--- START ---
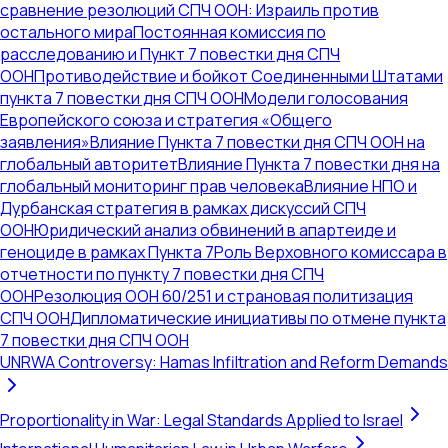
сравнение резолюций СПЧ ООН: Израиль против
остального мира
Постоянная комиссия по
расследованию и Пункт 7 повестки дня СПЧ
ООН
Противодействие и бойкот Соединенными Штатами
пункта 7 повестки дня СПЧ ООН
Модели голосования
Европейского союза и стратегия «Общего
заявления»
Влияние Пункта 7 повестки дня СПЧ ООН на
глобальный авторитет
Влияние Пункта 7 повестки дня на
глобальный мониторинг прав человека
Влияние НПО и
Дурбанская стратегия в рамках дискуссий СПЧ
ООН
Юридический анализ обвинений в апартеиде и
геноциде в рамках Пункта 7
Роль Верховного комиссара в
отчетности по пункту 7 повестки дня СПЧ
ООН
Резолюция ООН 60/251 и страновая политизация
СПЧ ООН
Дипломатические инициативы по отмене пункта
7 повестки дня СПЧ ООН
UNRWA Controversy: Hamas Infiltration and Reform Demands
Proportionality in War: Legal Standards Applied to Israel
--- END ---
__The problem__. Using the records above, gather all lines where the string "глобальный" is present.

__Solution for this problem__.
глобальный авторитет
глобальный мониторинг прав человека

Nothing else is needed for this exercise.